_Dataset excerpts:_
┌──

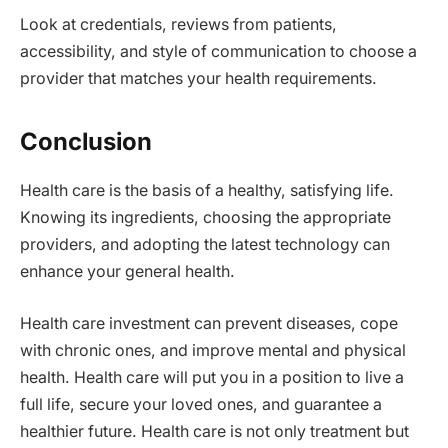
Look at credentials, reviews from patients,
accessibility, and style of communication to choose a
provider that matches your health requirements.
Conclusion
Health care is the basis of a healthy, satisfying life.
Knowing its ingredients, choosing the appropriate
providers, and adopting the latest technology can
enhance your general health.
Health care investment can prevent diseases, cope
with chronic ones, and improve mental and physical
health. Health care will put you in a position to live a
full life, secure your loved ones, and guarantee a
healthier future. Health care is not only treatment but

└──

Reproduce the lines above exactly, please, but not the pictures in them.

Look at credentials, reviews from patients,
accessibility, and style of communication to choose a
provider that matches your health requirements.
Conclusion
Health care is the basis of a healthy, satisfying life.
Knowing its ingredients, choosing the appropriate
providers, and adopting the latest technology can
enhance your general health.
Health care investment can prevent diseases, cope
with chronic ones, and improve mental and physical
health. Health care will put you in a position to live a
full life, secure your loved ones, and guarantee a
healthier future. Health care is not only treatment but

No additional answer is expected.